PROPOSITION C – LOANS TO FINANCE ACQUISITION AND REHABILITATION OF AFFORDABLE HOUSING
Placed on the ballot by the Board of Supervisors
Requires a 2/3 vote for passage
Shall the City expand the use of the 1992 general obligation bond to allow up to $260,700,000 in remaining funds as loans that finance the acquisition, improvement and rehabilitation of at-risk multi-unit residential buildings that would convert such structures such structures to permanent affordable housing?
In November 1992, San Francisco voters approved an ordinance authorizing the City to issue up to $350 million in general obligation bonds to seismically upgrade unreinforced masonry buildings that are at risk from strong earthquakes. The City was required to use the money from these bonds for:
- $150 million to provide loans to pay for seismic upgrades to unreinforced masonry buildings for affordable housing (Affordable Housing Loan Program); and
- $200 million to provide loans to pay for seismic upgrades to market-rate residential, commercial and institutional unreinforced masonry buildings (Market Rate Loan Program).

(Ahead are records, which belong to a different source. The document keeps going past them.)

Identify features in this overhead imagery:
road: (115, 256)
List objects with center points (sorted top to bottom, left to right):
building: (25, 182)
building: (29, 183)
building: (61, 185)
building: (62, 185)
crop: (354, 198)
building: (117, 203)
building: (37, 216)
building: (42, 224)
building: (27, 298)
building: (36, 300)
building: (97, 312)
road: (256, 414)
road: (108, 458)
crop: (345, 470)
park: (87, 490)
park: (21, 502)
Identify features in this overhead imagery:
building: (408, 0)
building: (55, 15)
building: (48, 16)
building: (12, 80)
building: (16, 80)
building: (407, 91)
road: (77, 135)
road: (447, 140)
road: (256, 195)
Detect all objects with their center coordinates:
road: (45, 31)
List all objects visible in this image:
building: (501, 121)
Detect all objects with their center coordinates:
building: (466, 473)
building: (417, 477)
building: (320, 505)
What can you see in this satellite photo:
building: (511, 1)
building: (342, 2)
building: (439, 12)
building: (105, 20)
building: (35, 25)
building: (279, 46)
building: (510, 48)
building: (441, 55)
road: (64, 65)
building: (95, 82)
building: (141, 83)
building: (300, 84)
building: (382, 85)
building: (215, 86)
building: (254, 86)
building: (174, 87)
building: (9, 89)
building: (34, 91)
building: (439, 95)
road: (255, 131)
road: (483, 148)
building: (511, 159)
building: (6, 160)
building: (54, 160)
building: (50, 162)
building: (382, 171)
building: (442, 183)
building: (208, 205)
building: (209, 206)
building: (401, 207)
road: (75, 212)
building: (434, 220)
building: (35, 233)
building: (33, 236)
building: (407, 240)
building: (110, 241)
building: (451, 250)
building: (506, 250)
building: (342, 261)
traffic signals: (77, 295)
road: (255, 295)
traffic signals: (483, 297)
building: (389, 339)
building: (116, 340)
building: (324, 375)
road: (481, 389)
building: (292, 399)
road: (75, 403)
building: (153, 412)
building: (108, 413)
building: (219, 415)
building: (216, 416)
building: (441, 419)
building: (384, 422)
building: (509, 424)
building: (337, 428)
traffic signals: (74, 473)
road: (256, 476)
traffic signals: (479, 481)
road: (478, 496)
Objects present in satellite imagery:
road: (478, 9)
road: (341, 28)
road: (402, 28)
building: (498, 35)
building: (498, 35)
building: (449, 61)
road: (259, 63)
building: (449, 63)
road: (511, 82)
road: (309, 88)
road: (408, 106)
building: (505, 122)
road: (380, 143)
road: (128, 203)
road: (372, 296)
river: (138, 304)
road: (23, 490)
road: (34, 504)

The City has issued approximately $45 million in loans under the Affordable Housing Loan Program and approximately $50 million in loans under the Market Rate Loan Program. Approximately $261 million can still be issued under the 1992 ordinance.
This ordinance would change the way the City is allowed to use the remaining $261 million in general obligation bonds. In addition to the purposes specified in the 1992 ordinance, Proposition C would allow funds to be used for loans to acquire, improve and rehabilitate at-risk multi-unit residential buildings in need of seismic, fire, health or safety upgrades or other major rehabilitation; and to convert those buildings to permanent affordable housing.
A multi-unit residential building is a building with three or more units.
A “YES” Vote Means: You want to allow the City to spend the unused $261 million from the 1992 general obligation bond ordinance to provide loans to acquire, improve and rehabilitate at-risk multi-unit residential buildings in need of seismic, fire, health or safety upgrades or other major rehabilitation; and to convert those buildings to permanent affordable housing.
A “NO” Vote Means: You do not want to make these changes.
ARGUMENTS IN FAVOR OF PROP C
- Proposition C would create new, permanently affordable housing.
- This measure could stabilize housing costs for families living in at-risk housing purchased through Prop C funds.
ARGUMENTS AGAINST PROP C
- Proposition C would increase the cost of government.
- The bonds could fund the displacement of residents by private landlords.